Thought Leadership: B2B Commerce Cloud

5 Things to Consider When Implementing B2B Commerce

In an Amazon-driven world, B2B Customers now expect a seamless digital experience. These B2B customers expect much of the same B2C functionality and personalization. They want instant access to ordering, order status, invoices, etc. Some even expect promotions, coupons, and rewards programs – all without having to call a sales rep or customer service agent.
As a business, you need a way to scale your sales without having to scale your sales team with it. You want to provide your customer with excellent customer service but need to maintain your current staff.
Enter Salesforce’s B2B Commerce platform, integrated with Salesforce CRM. B2B Commerce Cloud allows you to create a commerce site that can:
  • Increase sales capacity with automation of order process
  • Reduce customer inquiry
  • Order status invoice
  • Maintain customers contracted pricing
  • Integrate with your ERP
Sold! So here you are, ready to embark on bringing your B2B portal dreams to life. How should you and do you prepare? Here are 5 areas that you need to consider:
1. Data/Account Structure
Data will make or break any B2B Commerce implementation. When the data isn’t there, advanced site functionality will be nearly impossible implement. Bad data can introduce over-engineering to solve what could have been addressed up front with careful examination of data and the business processes that put it there.
Example: One of the most important drivers of the implementation is a well-designed account structure. When it comes to data relationships such as pricing, shipping rules, localization, account groups, and targeted promotions; the account is the key.  Having a strong account structure will allow you to effortlessly administrate your site and assign your users all the permissions, price lists, and promotions they need to get the most out of your site.
2. Design Your Site for Your Customers
Distributors, invoicing users, purchase users, potential new customers… Who is your audience? Understanding who you are developing for and the needs of the user will allow you to create a painless ordering experience. If moving from a legacy or manual system, utilize user research and interviews with your customers identify pain points that you can resolve with your new solution.

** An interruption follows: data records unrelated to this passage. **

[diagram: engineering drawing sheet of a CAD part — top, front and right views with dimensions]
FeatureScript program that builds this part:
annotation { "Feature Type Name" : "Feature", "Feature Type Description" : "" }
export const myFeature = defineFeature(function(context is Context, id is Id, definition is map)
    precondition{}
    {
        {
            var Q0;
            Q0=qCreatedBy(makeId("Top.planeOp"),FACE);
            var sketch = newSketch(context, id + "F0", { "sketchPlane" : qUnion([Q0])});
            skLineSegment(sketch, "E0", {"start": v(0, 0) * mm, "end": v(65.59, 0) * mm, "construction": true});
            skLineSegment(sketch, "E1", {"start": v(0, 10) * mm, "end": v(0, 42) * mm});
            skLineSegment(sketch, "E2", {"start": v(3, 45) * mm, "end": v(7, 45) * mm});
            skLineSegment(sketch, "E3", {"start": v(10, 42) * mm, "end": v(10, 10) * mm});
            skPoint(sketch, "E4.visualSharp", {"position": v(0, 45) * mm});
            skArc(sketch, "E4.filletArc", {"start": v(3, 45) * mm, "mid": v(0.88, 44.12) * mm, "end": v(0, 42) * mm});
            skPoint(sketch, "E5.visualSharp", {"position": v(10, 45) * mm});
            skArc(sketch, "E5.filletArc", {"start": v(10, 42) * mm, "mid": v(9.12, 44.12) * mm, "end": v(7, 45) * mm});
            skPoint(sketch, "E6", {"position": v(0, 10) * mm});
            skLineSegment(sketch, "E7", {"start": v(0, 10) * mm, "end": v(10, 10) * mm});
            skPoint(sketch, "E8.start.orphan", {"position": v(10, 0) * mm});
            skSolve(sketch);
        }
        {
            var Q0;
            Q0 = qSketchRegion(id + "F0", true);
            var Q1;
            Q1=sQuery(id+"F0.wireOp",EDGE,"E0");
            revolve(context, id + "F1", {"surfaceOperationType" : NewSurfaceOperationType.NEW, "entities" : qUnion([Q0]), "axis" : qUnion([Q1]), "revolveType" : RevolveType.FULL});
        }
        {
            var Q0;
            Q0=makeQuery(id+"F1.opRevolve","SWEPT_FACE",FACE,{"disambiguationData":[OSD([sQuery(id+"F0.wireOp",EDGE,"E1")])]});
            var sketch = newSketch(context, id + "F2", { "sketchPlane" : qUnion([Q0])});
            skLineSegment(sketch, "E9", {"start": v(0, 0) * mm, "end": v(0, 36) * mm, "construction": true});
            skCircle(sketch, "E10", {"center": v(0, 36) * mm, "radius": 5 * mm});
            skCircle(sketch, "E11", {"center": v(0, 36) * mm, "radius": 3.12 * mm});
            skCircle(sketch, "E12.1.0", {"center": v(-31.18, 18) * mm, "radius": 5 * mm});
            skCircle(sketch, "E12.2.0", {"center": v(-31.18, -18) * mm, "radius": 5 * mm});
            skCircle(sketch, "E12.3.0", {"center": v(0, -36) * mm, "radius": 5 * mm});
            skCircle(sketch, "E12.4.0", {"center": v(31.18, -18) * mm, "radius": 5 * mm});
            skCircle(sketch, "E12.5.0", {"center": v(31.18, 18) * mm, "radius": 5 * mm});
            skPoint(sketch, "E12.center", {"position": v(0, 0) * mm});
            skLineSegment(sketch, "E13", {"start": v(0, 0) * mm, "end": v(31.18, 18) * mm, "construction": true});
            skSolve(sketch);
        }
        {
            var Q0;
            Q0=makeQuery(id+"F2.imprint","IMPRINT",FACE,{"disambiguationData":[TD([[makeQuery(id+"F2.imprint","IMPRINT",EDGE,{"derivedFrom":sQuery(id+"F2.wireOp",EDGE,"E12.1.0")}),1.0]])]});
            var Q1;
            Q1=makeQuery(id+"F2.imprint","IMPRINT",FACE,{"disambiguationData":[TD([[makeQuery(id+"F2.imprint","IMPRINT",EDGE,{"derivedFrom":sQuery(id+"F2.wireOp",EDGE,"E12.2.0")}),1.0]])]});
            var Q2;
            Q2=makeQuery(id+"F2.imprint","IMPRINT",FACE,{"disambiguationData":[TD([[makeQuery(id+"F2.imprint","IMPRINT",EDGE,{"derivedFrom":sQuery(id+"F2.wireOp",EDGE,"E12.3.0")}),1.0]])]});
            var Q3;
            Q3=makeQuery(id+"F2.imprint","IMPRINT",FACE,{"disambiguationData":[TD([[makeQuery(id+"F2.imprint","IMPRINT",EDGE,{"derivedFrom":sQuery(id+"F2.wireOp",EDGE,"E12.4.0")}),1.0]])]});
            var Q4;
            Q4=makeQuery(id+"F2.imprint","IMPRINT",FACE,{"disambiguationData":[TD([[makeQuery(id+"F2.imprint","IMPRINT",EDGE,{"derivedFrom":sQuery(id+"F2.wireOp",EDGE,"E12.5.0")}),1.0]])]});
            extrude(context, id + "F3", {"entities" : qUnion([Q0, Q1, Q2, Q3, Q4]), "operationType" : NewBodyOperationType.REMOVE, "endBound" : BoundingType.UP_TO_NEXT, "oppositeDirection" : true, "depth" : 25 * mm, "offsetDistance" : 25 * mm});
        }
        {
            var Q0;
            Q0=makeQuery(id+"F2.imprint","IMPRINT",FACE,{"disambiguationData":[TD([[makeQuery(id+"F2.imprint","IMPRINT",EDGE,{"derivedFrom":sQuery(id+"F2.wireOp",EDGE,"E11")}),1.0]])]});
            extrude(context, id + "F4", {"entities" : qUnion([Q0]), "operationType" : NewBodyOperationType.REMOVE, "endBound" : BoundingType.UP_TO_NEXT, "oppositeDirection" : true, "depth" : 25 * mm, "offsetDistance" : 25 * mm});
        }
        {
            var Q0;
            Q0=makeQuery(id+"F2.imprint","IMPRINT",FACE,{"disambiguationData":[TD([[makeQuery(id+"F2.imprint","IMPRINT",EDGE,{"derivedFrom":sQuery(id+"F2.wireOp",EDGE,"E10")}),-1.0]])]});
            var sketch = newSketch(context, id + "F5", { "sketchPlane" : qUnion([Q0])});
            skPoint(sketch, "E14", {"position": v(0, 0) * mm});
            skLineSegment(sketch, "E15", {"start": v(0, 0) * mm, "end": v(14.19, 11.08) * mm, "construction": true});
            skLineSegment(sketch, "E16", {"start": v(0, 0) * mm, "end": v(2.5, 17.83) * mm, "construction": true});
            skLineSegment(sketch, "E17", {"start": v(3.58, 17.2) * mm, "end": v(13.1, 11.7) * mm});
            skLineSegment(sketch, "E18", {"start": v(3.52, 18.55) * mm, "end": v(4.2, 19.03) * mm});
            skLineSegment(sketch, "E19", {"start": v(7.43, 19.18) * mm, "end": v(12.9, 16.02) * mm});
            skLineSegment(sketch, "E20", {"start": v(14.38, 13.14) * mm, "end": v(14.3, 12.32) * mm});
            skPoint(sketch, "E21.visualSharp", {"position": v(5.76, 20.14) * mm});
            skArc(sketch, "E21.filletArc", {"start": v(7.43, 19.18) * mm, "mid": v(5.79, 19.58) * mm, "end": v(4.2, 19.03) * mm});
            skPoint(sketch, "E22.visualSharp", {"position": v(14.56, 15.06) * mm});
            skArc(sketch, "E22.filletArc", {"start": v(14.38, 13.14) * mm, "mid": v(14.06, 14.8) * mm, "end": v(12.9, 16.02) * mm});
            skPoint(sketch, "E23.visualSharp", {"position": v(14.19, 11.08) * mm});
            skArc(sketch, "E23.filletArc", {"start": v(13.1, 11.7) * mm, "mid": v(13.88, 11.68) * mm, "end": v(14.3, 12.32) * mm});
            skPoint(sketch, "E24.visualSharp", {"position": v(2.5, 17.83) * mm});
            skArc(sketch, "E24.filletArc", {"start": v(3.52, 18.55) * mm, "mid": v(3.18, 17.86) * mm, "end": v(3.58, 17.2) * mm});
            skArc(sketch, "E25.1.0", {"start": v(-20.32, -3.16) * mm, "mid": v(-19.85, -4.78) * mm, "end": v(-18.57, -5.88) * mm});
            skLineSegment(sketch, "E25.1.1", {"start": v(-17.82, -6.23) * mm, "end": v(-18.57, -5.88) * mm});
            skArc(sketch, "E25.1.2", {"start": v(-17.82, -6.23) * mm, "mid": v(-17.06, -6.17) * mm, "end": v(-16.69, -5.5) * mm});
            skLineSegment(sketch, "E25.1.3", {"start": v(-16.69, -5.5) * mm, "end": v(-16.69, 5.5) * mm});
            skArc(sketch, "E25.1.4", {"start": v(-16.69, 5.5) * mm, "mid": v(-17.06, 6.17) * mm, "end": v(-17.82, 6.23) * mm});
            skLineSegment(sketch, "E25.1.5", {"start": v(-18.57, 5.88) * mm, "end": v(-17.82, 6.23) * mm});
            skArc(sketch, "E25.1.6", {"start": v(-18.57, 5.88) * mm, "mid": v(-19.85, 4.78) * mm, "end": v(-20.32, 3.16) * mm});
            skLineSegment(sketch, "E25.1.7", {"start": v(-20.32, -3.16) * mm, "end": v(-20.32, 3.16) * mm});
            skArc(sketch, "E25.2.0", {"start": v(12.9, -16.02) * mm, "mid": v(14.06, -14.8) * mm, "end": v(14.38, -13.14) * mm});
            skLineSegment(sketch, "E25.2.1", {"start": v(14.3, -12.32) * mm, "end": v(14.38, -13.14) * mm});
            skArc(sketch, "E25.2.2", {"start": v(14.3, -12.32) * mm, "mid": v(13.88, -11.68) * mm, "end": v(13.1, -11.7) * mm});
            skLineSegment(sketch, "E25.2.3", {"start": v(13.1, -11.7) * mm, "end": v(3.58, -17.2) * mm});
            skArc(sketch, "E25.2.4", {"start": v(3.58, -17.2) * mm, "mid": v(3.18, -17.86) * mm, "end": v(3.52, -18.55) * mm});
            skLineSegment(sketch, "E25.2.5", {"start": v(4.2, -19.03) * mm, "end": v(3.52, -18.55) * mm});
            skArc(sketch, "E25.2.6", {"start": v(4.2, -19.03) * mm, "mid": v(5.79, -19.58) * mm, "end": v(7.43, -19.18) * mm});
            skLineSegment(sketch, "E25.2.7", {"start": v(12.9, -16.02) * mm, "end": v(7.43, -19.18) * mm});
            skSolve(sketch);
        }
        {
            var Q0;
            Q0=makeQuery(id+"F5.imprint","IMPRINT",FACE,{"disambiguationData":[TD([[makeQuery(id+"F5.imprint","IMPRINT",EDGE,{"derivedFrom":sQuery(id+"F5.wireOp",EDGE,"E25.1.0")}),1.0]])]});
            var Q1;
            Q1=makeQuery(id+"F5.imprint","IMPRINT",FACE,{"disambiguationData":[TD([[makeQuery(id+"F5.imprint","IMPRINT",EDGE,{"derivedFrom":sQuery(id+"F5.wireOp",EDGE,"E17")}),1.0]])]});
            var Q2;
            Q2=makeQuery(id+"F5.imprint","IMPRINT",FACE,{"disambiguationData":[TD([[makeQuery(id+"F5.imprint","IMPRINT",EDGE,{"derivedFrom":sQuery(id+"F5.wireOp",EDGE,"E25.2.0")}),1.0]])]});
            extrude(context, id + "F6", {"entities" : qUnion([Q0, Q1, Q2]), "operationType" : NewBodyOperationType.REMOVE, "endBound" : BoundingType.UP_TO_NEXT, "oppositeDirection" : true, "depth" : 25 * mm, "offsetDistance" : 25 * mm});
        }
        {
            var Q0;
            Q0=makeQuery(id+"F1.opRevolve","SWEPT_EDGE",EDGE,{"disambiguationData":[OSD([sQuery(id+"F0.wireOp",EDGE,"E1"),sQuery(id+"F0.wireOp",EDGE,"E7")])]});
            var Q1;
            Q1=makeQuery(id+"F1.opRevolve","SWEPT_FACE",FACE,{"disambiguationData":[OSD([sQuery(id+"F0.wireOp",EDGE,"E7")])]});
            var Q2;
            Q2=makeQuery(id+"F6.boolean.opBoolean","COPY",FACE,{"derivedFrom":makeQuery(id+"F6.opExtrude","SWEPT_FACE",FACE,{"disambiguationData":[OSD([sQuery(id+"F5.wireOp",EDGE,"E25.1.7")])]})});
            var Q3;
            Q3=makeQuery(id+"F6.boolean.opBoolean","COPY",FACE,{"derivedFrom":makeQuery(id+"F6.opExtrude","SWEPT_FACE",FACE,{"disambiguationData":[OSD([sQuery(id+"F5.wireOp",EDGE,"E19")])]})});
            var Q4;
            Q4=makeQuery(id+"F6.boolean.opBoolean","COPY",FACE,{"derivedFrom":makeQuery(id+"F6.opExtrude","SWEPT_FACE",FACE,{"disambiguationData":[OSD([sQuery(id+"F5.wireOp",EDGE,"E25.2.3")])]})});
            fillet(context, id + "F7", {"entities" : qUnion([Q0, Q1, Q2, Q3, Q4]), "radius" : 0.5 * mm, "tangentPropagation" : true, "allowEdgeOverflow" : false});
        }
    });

User adoption of your site depends on the interface. Solutions on which can vary from dashboard style, one-page ordering systems on the homepage, to complex categorized product catalogs with specialized filters and search functionality to help users locate products with ease. Listening to the user will make sure that efforts are not wasted and the optimal tool for getting products into their carts and turned into sales and orders is built.
3. ROI Factors
What does success look like to your organization? Having a defined set of goals to solve for will help drive the implementation, i.e:
    • Reduce cost of sale
    • Reduce manual steps to create order
    • Reduce workload on sales reps
    • Reduce cost of customer service with self service
    • Increase sales by allowing smaller dealers/deals via ecosystem
Once you set the criteria for success, use it as your mission statement for the project. Inevitably as the site continues to develop, folks will want to ‘add’ features. Use your mission statement to ensure you stay true the goal. It’s easier to add functionality after a successful launch vs trying to explain why launch is delayed.
4. Integration
Having clean data is one piece of the puzzle, but getting it out of siloed legacy systems and into your Salesforce environment is another. A solid integration plan where fields and data are mapped prior to project kickoff can have major benefits down the line. With the integration points setup, developers can work with real integration points and know exact response times from external systems, which greatly mitigates risk and allows for a more realistic UAT testing scenario – rather than creating sample test data on the fly and hooking up the integrations later.
5. Equip the Project with the Right People
Make sure to staff your project with the people that understand the business process, the customer, and the expectations. Many projects have been burned because the right people were not involved. The folks that are in the weeds of your business everyday know closets have skeletons. They have opinions on how the process should be. Involving them early and often will reduce the risk of having to rework solutions. Also ensure your implementer understands more than just the software. Do they have industry experience?
Creating a seamless experience and the optimal tool for your customers takes proactive organization of your data, goals, and people. These tips will help you get the most out of your B2B Commerce site, and our Team can help bring it to life.